[Records from a data collection]
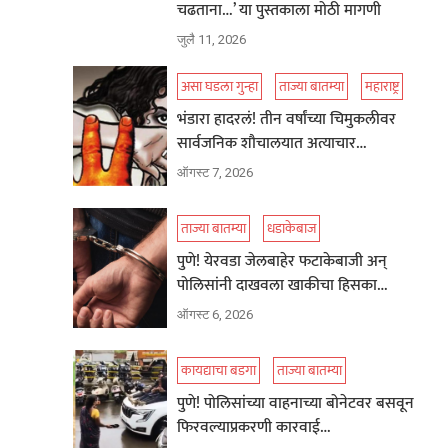
चढताना…’ या पुस्तकाला मोठी मागणी
जुलै 11, 2026
असा घडला गुन्हा
ताज्या बातम्या
महाराष्ट्र
भंडारा हादरलं! तीन वर्षांच्या चिमुकलीवर
सार्वजनिक शौचालयात अत्याचार…
ऑगस्ट 7, 2026
ताज्या बातम्या
धडाकेबाज
पुणे! येरवडा जेलबाहेर फटाकेबाजी अन्
पोलिसांनी दाखवला खाकीचा हिसका…
ऑगस्ट 6, 2026
कायद्याचा बडगा
ताज्या बातम्या
पुणे! पोलिसांच्या वाहनाच्या बोनेटवर बसवून
फिरवल्याप्रकरणी कारवाई…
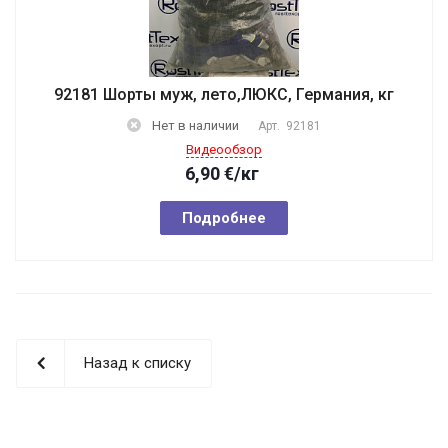
92181 Шорты муж, лето,ЛЮКС, Германия, кг
Нет в наличии
Арт.
92181
Видеообзор
6,90
€
/кг
Подробнее
Назад к списку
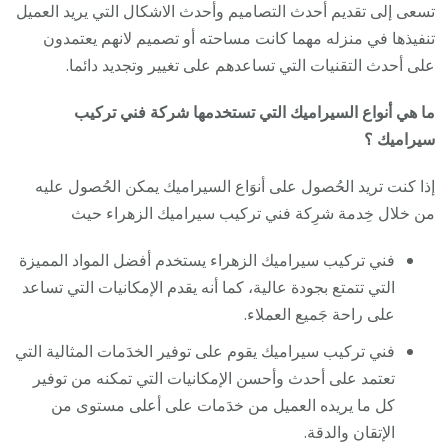
تسعى إلى تقديم أحدث التصاميم وأحدث الاشكال التي يريد العميل
تنفيذها في منزله مهما كانت مساحته أو تصميم لانهم يعتمدون
على أحدث التقنيات التي تساعدهم على تغيير وتجديد دائما.
ما هي أنواع السيراميك التي تستخدمها شركة فني تركيب
سيراميك ؟
إذا كنت تريد الحُصول على أنوَاع السيراميك يمكن الحُصول عليه
من خلال خِدمة شرِكة فني تركيب سيراميك الزهراء حيث
فني تركيب سيراميك الزهراء يستخدم أفضل المواد المميزة
التي تتمتع بجودة عالية، كما أنه يقدم الإمكانيات التي تساعد
على راحة جَميع العملاء.
فني تركيب سيراميك يقوم على توفير الخدَمات المثالية التي
تعتمد على أحدث وأحسن الإمكانيات التي تمكنه من توفير
كل ما يريده العميل من خدَمات على أعلى مستوى من
الإتقان والدقة.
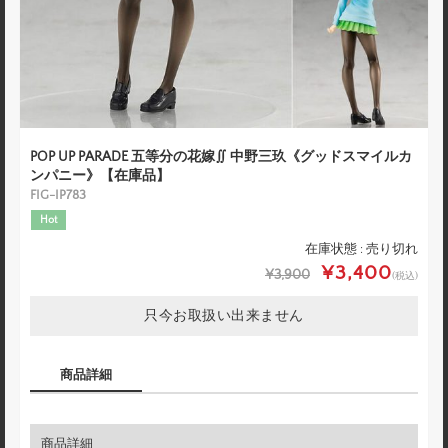
POP UP PARADE 五等分の花嫁∬ 中野三玖《グッドスマイルカ
ンパニー》【在庫品】
FIG-IP783
Hot
在庫状態 : 売り切れ
¥3,400
¥3,900
(税込)
只今お取扱い出来ません
商品詳細
商品詳細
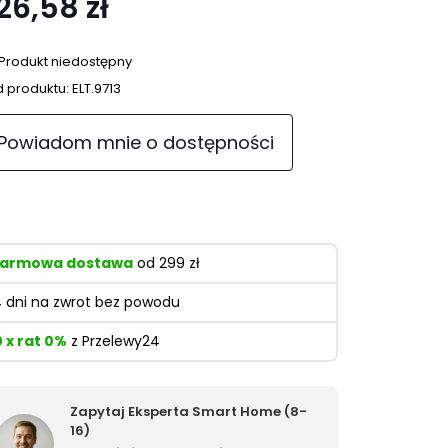
26,58 zł
Produkt niedostępny
 produktu:
ELT.9713
Powiadom mnie o dostępności
armowa dostawa
od 299 zł
4 dni na zwrot bez powodu
0 x rat 0%
z Przelewy24
Zapytaj Eksperta Smart Home (8-
16)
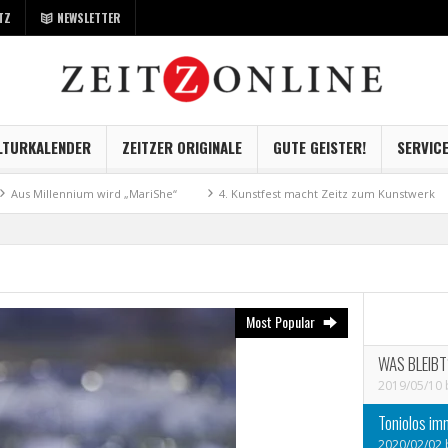
TZ
NEWSLETTER
LTURKALENDER
ZEITZER ORIGINALE
GUTE GEISTER!
SERVIC
ium wird „MariShe“
4. Kunstfest macht Zeitz zum Kunstwerk
Museum K
Most Popular
WAS BLEIBT? 
2019/05/10
Toniolos im
2020/02/02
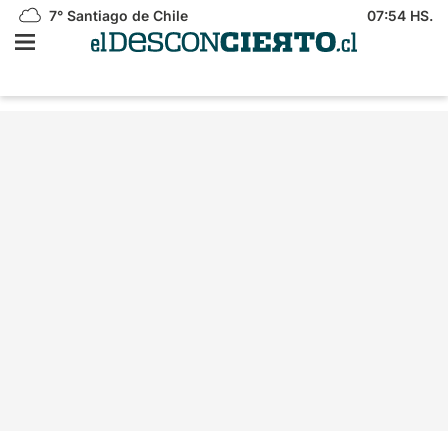
7°
Santiago de Chile
07:54 HS.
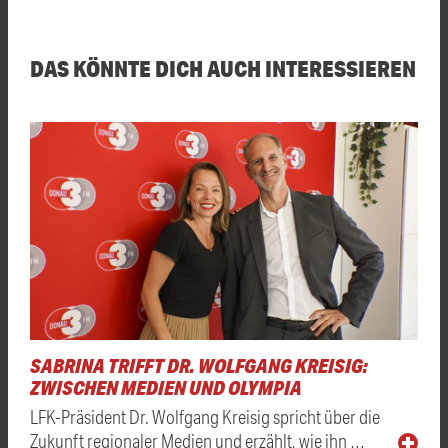
DAS KÖNNTE DICH AUCH INTERESSIEREN
SABRINA TRIFFT DR. WOLFGANG KREISIG:
ZWISCHEN MEDIEN UND OLYMPIA
LFK-Präsident Dr. Wolfgang Kreisig spricht über die
Zukunft regionaler Medien und erzählt, wie ihn …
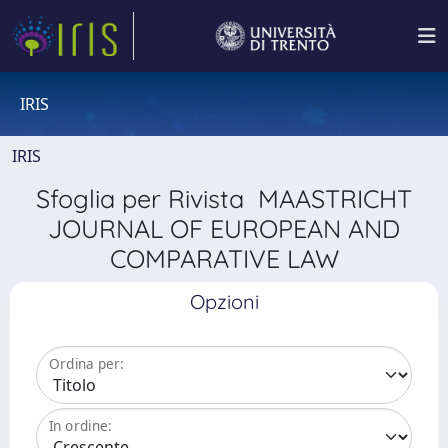
IRIS
IRIS
Sfoglia per Rivista MAASTRICHT
JOURNAL OF EUROPEAN AND
COMPARATIVE LAW
Opzioni
Ordina per:
In ordine:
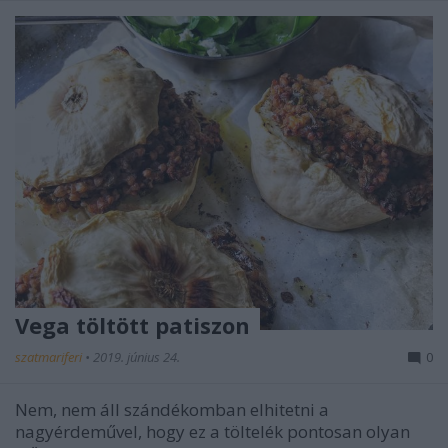
Vega töltött patiszon
szatmariferi
•
2019. június 24.
0
Nem, nem áll szándékomban elhitetni a
nagyérdeművel, hogy ez a töltelék pontosan olyan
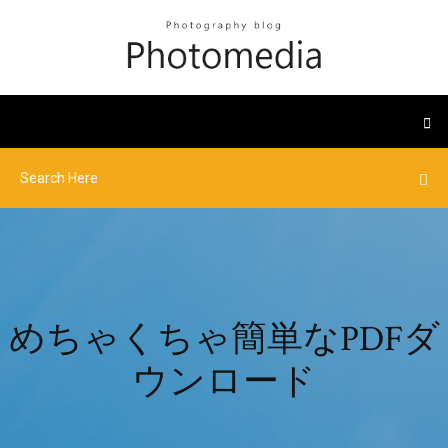
めちゃくちゃ簡単なPDFダ
ウンロード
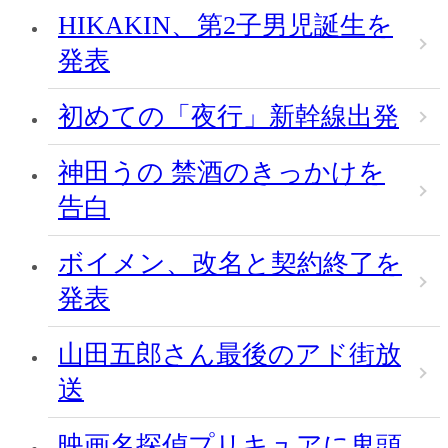
HIKAKIN、第2子男児誕生を
発表
初めての「夜行」新幹線出発
神田うの 禁酒のきっかけを
告白
ボイメン、改名と契約終了を
発表
山田五郎さん最後のアド街放
送
映画名探偵プリキュアに鬼頭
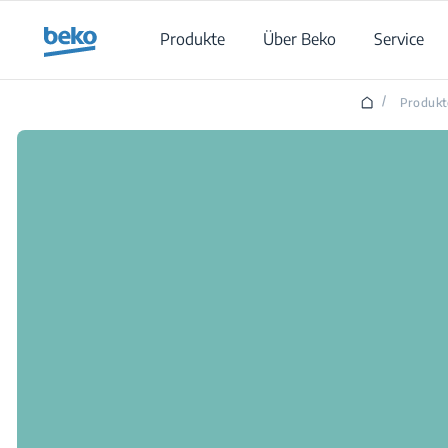
Main content starts here
Produkte
Über Beko
Service
/
Produkt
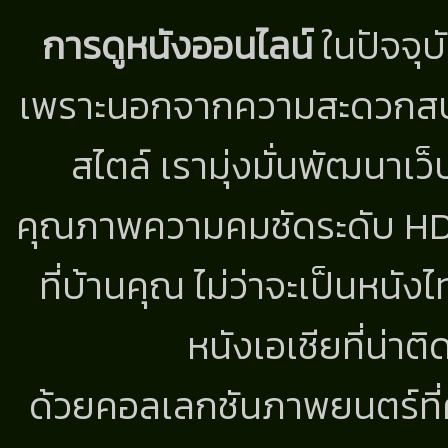
การดูหนังออนไลน์
ในปัจจุบ
เพราะนอกจากความสะดวกสบาย
สไตล์ เรามุ่งมั่นพัฒนาเว็
คุณภาพความคมชัดระดับ HD แ
ที่บ้านคุณ ไม่ว่าจะเป็นหนัง
หนังเอเชียที่น่า
ด้วยคอลเลกชันภาพยนตร์ที่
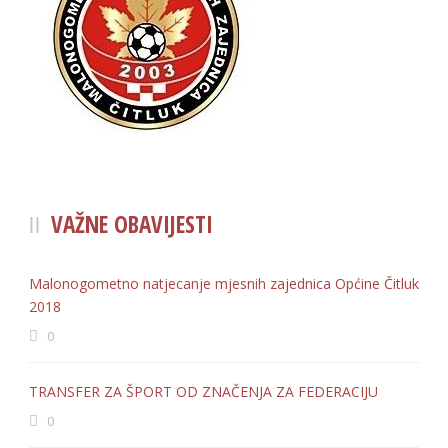
VAŽNE OBAVIJESTI
Malonogometno natjecanje mjesnih zajednica Općine Čitluk
2018
0
TRANSFER ZA ŠPORT OD ZNAČENJA ZA FEDERACIJU
0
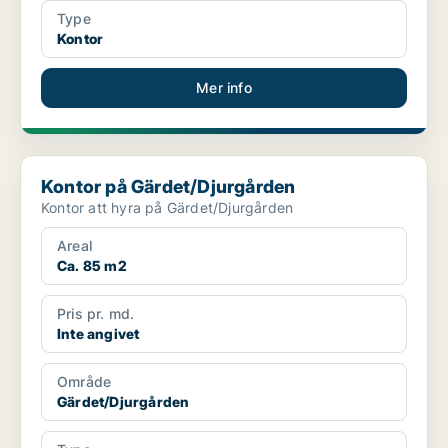
Type
Kontor
Mer info
Kontor på Gärdet/Djurgården
Kontor på Gärdet/Djurgården
Kontor att hyra på Gärdet/Djurgården
Areal
Ca. 85 m2
Pris pr. md.
Inte angivet
Område
Gärdet/Djurgården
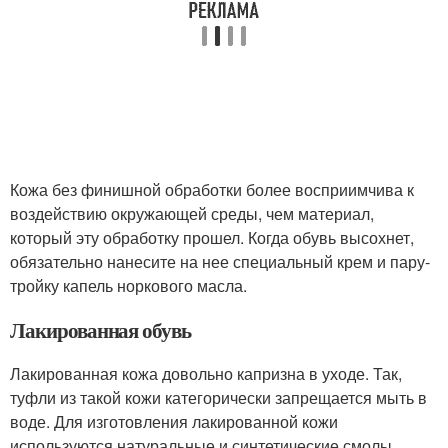
Кожа без финишной обработки более восприимчива к
воздействию окружающей среды, чем материал,
который эту обработку прошел. Когда обувь высохнет,
обязательно нанесите на нее специальный крем и пару-
тройку капель норкового масла.
Лакированная обувь
Лакированная кожа довольно капризна в уходе. Так,
туфли из такой кожи категорически запрещается мыть в
воде. Для изготовления лакированной кожи
используются натуральные и синтетические смолы,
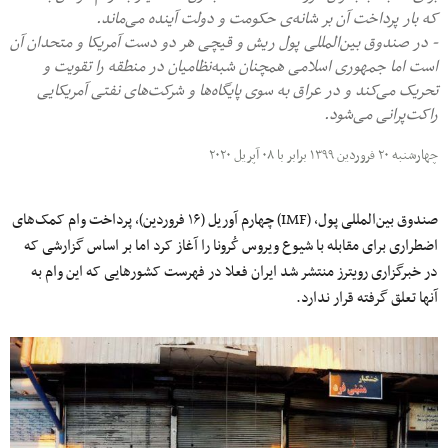
که بار پرداخت آن بر شانه‌ی حکومت و دولت‌ آینده می‌ماند.
- در صندوق‌ بین‌‌المللی پول ریش و قیچی هر دو دست آمریکا و متحدان آن
است اما جمهوری اسلامی همچنان شبه‌نظامیان در منطقه را تقویت و
تحریک می‌کند و در عراق به سوی پایگاه‌ها و شرکت‌های نفتی آمریکایی
راکت‌پرانی می‌‌شود.
چهارشنبه ۲۰ فروردین ۱۳۹۹ برابر با ۰۸ آپریل ۲۰۲۰
صندوق بین‌المللی پول، (IMF) چهارم آوریل (۱۶ فروردین)، پرداخت وام کمک‌های
اضطراری برای مقابله با شیوع ویروس کُرونا را آغاز کرد اما بر اساس گزارشی که
در خبرگزاری رویترز منتشر شد ایران فعلا در فهرست کشورهایی که این وام به
آنها تعلق گرفته قرار ندارد.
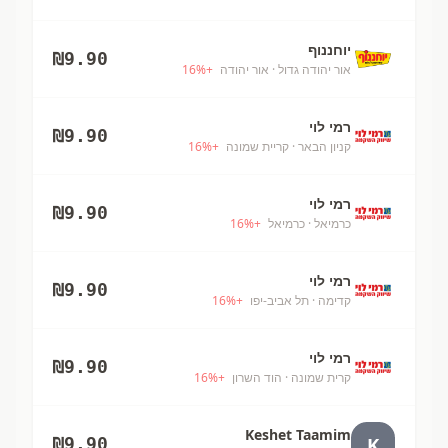
יוחננוף
₪
9.90
אור יהודה גדול
· אור יהודה
+
%
16
רמי לוי
₪
9.90
קניון הבאר
· קריית שמונה
+
%
16
רמי לוי
₪
9.90
כרמיאל
· כרמיאל
+
%
16
רמי לוי
₪
9.90
קדימה
· תל אביב-יפו
+
%
16
רמי לוי
₪
9.90
קרית שמונה
· הוד השרון
+
%
16
Keshet Taamim
K
₪
9.90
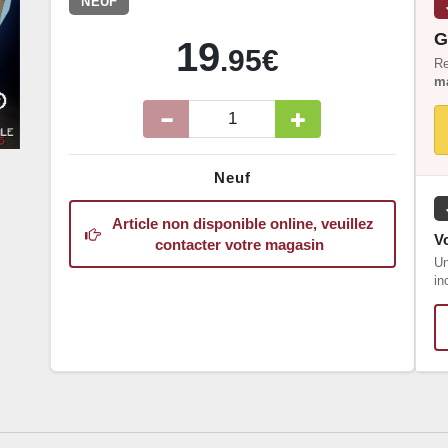
NEUF
G
19
.95€
Re
ma
Neuf
Article non disponible online, veuillez
Vo
contacter votre magasin
Un
in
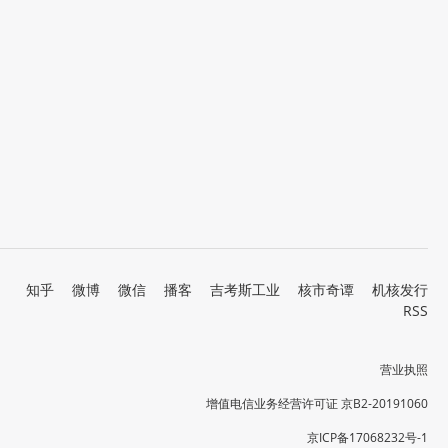
知乎
微博
微信
播客
吉考斯工业
核市奇谭
机核发行
RSS
营业执照
增值电信业务经营许可证 京B2-20191060
京ICP备17068232号-1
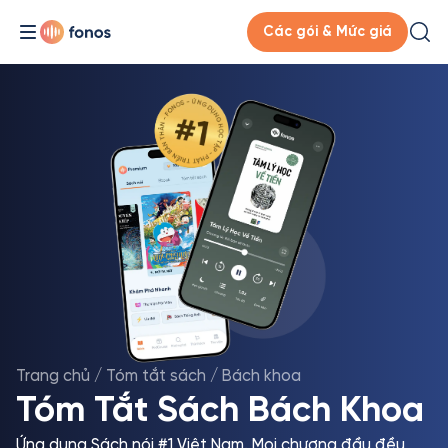
Các gói & Mức giá
Trang chủ
/
Tóm tắt sách
/
Bách khoa
Tóm Tắt Sách Bách Khoa
Ứng dụng Sách nói #1 Việt Nam. Mọi chương đầu đều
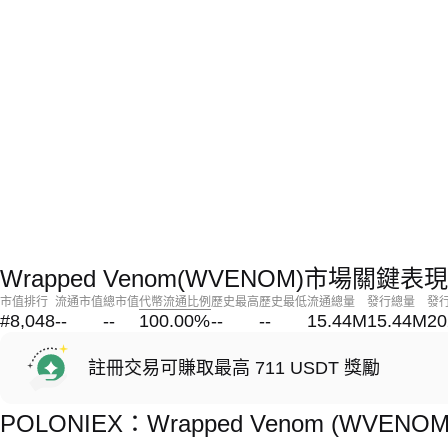
Wrapped Venom(WVENOM)市場關鍵表現
市值排行
流通市值
總市值
代幣流通比例
歷史最高
歷史最低
流通總量
發行總量
發
#8,048
--
--
100.00
%
--
--
15.44M
15.44M
20
註冊交易可賺取最高 711 USDT 獎勵
POLONIEX：Wrapped Venom (WVE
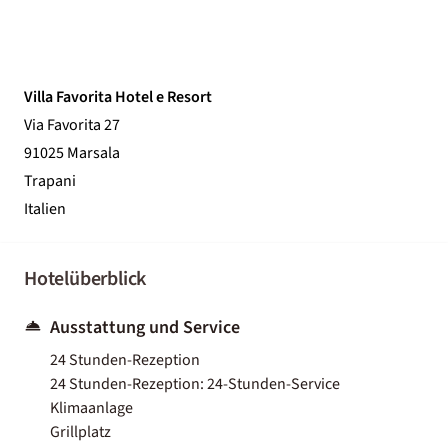
Villa Favorita Hotel e Resort
Via Favorita 27
91025 Marsala
Trapani
Italien
Hotelüberblick
Ausstattung und Service
24 Stunden-Rezeption
24 Stunden-Rezeption: 24-Stunden-Service
Klimaanlage
Grillplatz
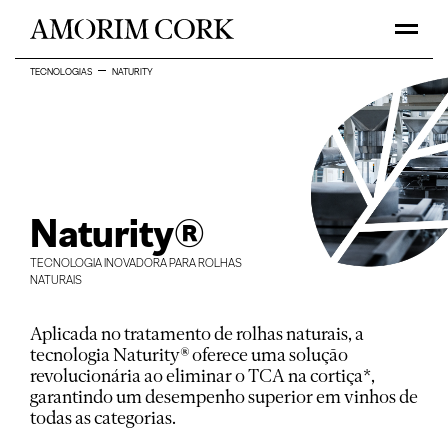
TECNOLOGIAS
NATURITY
Naturity®
TECNOLOGIA INOVADORA PARA ROLHAS
NATURAIS
Aplicada no tratamento de rolhas naturais, a
tecnologia Naturity® oferece uma solução
revolucionária ao eliminar o TCA na cortiça*,
garantindo um desempenho superior em vinhos de
todas as categorias.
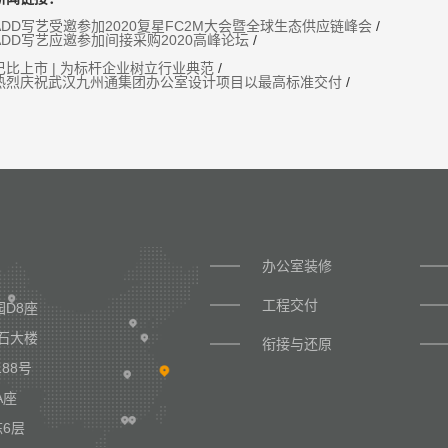
ADD写艺受邀参加2020复星FC2M大会暨全球生态供应链峰会
/
ADD写艺应邀参加间接采购2020高峰论坛
/
巴比上市 | 为标杆企业树立行业典范
/
热烈庆祝武汉九州通集团办公室设计项目以最高标准交付
/
办公室装修
工程交付
D8座
石大楼
衔接与还原
88号
A座
6层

▶ **Exercise aim**
Among the records above, find the lines where the word "صندوق" appears and copy them.

▶ **Response box**
- در صندوق‌ بین‌‌المللی پول ریش و قیچی هر دو دست آمریکا و متحدان آن
صندوق بین‌المللی پول، (IMF) چهارم آوریل (۱۶ فروردین)، پرداخت وام کمک‌های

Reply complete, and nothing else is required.